In the mid-1600s, the Dutch enjoyed a period of unmatched wealth and prosperity. Newly independent from Spain, Dutch merchants grew rich on trade through the Dutch East India Company. With money to spend, art and exotica became fashionable collectors items. That’s how the Dutch became fascinated with rare “broken” tulips, bulbs that produced striped and speckled flowers. First these prized tulips were bought as showy display pieces, but it didn’t take long for tulip trading to become a market of its own. “I found six examples of companies that were set up to sell tulips,” says Goldgar, “so people were quickly jumping on the bandwagon to take advantage of something which was a desired commodity.” Tulip prices spiked from December 1636 to February 1637 with some of the most prized bulbs, like the coveted Switzer, experiencing a 12-fold price jump. The most expensive tulip receipts that Goldgar found were for 5,000 guilders, the going rate for a nice house in 1637. But those exorbitant prices were outliers. She only found 37 people who paid more than 300 guilders for a tulip bulb, the equivalent of what a skilled craftsman earned in a year. But even if a form of tulip mania did strike Holland in 1636, did it reach every rung of society, from landed gentry to chimney-sweeps? Goldgar says no. Most of the buyers were the sort you would expect to be speculating in luxury goods—people who could afford it. They were successful merchants and artisans, not chambermaids and peasants.

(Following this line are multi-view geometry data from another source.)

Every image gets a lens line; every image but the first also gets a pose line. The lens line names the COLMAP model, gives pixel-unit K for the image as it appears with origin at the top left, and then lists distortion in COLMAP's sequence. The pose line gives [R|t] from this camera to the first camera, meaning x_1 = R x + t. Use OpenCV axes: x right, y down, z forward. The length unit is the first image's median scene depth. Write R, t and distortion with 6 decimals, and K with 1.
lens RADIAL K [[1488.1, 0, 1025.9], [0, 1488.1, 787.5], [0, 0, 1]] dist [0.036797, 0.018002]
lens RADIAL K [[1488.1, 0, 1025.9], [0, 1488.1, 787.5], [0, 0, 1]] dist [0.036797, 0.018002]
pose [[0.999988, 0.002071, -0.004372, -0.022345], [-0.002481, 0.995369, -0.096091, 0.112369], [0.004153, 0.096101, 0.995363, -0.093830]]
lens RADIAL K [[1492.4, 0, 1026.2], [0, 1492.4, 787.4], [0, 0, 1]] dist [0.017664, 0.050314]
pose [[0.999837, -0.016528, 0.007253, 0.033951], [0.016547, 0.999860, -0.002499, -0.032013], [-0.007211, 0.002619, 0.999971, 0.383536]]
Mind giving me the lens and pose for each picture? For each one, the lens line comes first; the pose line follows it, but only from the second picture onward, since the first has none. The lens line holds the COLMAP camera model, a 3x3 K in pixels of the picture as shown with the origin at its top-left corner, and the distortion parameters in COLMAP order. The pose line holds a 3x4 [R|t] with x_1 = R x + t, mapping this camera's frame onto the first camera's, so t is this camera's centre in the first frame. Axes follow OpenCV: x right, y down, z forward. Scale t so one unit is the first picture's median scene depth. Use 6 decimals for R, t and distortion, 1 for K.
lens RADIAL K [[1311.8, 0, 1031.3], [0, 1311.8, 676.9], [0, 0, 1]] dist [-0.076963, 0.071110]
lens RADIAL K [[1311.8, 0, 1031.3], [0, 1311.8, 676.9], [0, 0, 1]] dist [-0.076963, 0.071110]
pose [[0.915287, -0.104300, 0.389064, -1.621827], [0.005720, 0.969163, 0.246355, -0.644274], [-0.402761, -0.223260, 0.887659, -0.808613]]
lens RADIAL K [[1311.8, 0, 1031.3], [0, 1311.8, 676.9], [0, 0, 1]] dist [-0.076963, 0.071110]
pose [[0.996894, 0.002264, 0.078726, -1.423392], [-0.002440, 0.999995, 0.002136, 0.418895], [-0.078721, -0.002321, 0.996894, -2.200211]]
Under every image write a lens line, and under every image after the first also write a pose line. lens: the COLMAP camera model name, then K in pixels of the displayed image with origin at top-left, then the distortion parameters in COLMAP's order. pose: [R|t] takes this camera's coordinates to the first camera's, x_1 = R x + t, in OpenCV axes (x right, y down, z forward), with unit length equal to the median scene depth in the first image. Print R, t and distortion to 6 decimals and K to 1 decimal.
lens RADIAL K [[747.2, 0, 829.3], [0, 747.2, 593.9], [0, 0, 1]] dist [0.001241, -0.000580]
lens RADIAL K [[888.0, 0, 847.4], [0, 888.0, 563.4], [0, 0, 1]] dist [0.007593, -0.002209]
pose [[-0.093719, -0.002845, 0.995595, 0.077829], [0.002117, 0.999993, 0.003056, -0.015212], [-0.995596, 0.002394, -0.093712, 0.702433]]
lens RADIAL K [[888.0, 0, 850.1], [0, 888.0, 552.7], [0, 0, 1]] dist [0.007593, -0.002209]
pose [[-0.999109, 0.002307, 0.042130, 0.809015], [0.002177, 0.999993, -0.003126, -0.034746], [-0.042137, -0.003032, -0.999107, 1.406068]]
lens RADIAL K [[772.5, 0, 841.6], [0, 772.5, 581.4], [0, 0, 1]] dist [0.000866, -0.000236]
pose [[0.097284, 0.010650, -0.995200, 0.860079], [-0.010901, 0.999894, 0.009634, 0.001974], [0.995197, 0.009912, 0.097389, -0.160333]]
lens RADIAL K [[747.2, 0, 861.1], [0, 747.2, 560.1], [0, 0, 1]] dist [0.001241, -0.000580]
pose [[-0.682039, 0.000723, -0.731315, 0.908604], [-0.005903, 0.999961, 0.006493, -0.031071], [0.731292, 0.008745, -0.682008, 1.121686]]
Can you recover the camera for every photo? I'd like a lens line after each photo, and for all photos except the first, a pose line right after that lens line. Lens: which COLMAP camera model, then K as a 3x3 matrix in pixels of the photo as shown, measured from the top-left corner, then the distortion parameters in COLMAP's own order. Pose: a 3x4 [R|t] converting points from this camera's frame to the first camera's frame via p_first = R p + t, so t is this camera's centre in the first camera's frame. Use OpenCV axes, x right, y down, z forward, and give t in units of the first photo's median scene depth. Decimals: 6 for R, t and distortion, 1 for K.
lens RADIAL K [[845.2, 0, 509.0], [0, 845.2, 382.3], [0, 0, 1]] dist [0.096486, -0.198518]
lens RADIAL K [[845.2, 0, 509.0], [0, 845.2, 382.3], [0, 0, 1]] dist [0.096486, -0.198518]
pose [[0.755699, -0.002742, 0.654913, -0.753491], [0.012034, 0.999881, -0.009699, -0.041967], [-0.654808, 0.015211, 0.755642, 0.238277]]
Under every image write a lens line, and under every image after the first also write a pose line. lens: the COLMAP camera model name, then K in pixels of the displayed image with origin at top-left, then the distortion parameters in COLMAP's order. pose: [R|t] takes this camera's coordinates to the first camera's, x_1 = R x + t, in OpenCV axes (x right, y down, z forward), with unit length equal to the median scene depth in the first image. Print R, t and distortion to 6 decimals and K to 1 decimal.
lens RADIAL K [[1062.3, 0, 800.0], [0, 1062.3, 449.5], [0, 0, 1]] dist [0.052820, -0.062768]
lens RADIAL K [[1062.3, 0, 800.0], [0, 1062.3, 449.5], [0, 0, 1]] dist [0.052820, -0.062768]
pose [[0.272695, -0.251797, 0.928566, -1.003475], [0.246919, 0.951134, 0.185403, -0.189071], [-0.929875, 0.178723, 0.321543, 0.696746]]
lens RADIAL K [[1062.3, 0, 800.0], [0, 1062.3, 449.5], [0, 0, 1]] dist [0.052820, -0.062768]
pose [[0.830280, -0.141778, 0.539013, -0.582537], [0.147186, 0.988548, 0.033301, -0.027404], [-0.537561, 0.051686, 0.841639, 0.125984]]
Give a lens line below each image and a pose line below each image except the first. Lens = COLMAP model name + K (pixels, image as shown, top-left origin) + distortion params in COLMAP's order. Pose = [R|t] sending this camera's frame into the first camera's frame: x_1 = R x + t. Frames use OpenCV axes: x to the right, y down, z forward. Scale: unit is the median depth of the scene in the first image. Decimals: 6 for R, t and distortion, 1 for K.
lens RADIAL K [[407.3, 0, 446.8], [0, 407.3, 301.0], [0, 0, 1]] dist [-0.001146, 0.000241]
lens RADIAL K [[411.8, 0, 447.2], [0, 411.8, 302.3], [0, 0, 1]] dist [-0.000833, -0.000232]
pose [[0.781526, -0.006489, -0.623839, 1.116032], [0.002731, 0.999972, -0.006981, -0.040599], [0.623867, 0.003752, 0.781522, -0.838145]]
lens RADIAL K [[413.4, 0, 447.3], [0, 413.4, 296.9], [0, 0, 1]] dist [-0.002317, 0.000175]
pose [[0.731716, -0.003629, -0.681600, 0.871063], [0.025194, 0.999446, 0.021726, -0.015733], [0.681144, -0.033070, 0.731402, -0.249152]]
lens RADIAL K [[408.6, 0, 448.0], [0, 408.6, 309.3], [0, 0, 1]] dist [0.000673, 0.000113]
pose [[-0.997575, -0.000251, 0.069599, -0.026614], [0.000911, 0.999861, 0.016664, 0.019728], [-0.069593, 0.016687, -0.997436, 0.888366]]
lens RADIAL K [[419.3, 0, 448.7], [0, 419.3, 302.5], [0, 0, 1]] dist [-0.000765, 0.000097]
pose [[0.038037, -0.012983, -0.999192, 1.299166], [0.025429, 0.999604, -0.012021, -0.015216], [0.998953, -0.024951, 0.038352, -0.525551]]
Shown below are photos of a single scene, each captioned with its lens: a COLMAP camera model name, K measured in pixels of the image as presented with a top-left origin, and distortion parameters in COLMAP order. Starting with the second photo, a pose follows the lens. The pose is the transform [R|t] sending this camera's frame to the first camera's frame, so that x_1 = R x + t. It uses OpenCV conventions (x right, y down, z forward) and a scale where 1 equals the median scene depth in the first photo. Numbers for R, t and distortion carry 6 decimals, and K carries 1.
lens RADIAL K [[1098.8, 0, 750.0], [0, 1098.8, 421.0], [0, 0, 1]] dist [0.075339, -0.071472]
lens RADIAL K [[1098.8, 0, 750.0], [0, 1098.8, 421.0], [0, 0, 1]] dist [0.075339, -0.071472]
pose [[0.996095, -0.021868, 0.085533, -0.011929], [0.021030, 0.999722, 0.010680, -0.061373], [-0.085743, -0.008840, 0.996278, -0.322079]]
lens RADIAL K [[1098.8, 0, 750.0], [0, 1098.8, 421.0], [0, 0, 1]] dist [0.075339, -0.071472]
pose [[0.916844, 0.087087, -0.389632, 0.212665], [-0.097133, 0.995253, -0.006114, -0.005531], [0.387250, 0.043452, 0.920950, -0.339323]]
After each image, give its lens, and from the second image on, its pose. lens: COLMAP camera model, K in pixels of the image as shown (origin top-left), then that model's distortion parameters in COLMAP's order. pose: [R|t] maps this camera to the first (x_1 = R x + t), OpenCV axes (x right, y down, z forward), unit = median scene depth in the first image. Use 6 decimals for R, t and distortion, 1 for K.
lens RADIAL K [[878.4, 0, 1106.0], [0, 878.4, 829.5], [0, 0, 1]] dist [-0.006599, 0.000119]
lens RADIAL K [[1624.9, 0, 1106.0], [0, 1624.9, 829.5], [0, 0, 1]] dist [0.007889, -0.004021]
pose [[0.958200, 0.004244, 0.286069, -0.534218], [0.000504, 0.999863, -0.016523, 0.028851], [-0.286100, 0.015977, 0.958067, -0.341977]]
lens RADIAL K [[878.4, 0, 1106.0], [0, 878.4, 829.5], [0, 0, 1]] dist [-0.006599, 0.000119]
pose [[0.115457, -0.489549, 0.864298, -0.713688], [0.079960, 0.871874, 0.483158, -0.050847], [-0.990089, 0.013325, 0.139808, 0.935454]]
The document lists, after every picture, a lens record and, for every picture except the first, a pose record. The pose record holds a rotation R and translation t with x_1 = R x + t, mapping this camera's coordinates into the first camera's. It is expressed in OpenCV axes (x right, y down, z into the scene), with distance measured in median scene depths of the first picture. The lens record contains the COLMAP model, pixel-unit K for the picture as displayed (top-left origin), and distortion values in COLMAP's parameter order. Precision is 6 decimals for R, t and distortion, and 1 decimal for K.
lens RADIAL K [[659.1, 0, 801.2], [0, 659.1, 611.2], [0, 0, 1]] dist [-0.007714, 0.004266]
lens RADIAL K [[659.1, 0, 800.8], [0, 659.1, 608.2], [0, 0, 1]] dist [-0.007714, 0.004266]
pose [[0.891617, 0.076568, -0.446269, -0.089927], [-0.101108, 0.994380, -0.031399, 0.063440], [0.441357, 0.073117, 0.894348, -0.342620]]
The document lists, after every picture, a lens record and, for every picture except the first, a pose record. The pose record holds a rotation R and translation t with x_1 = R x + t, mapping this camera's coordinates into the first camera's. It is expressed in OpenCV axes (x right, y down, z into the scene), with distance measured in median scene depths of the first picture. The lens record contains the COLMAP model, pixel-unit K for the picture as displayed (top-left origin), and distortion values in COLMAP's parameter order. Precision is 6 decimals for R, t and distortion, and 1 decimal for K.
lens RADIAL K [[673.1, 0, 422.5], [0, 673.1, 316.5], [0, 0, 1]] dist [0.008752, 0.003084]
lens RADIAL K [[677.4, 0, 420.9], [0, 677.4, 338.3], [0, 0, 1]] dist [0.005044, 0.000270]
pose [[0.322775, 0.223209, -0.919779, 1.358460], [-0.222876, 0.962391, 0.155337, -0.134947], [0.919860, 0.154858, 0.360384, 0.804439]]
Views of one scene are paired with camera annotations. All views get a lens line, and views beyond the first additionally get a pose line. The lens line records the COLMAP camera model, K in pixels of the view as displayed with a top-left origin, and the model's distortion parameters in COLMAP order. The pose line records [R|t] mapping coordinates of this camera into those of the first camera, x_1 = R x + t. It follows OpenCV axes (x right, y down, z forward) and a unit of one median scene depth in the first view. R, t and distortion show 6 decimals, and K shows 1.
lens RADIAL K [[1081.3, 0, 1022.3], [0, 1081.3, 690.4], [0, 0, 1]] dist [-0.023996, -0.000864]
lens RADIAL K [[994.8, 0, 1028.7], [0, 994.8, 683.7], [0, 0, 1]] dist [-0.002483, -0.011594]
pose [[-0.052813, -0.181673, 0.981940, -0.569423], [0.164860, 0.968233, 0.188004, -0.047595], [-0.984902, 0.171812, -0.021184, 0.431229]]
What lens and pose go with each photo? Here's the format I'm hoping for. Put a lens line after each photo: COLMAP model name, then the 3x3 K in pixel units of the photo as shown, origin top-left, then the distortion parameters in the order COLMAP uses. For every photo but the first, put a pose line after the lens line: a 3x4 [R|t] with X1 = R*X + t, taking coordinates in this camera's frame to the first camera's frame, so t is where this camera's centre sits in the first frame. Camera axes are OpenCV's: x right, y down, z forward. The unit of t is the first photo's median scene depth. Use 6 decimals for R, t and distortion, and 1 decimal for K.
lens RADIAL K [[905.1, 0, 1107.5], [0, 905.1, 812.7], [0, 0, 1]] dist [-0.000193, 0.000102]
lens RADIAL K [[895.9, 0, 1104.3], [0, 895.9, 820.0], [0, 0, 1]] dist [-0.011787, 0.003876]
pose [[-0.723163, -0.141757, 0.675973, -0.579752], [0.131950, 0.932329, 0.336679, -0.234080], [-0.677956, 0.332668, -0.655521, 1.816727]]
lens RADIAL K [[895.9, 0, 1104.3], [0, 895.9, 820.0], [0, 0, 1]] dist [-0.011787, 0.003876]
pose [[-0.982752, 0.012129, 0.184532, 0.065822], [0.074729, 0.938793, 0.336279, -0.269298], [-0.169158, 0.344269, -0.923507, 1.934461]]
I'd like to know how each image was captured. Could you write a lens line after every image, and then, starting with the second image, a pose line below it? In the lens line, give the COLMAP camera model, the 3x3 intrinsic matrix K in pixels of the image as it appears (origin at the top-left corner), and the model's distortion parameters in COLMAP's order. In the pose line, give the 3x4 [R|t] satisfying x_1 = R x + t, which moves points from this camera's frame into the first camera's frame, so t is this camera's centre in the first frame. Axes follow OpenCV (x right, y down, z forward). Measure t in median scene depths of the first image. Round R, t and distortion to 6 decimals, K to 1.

“I only identified about 350 people who were involved in the trade, although I’m sure that number is on the low side because I didn’t look at every town,” says Goldgar. “Those people were very often connected with each other in various ways, through a profession, family or religion.” What really surprised Goldgar, given Mackay’s tales of financial ruin, was that she wasn’t able to find a single case of an individual who went bankrupt after the tulip market crashed. Even the Dutch painter Jan van Goyen, who allegedly lost everything in the tulip crash, appears to have been done in by land speculation. The real economic fallout, in Goldgar’s assessment, was far more contained and manageable. “The people who stood to lose the most money in the tulip market were wealthy enough that losing 1,000 guilders wasn’t going to cause them great problems,” says Goldgar. “It’s distressing and annoying, but it didn’t have any real effect on production.”

While tulip mania and the ensuing crash didn’t flatline the Dutch economy as Mackay asserted, there was still some collateral damage. From court records, Goldgar found evidence of reputations lost and relationships broken when buyers who promised to pay 100 or 1,000 guilders for a tulip refused to pay up. Goldgar says that those defaults caused a certain level of “cultural shock” in an economy based on trade and elaborate credit relationships. Even if the tulip craze came to an abrupt and ignominious end, Goldgar disagrees with Galbraith and others who dismiss the entire episode as a case of irrational exuberance. “Tulips were something that was fashionable, and people pay for fashion,” says Goldgar. “The apparent ridiculousness of it was played up at the time to make fun of the people who didn’t succeed.”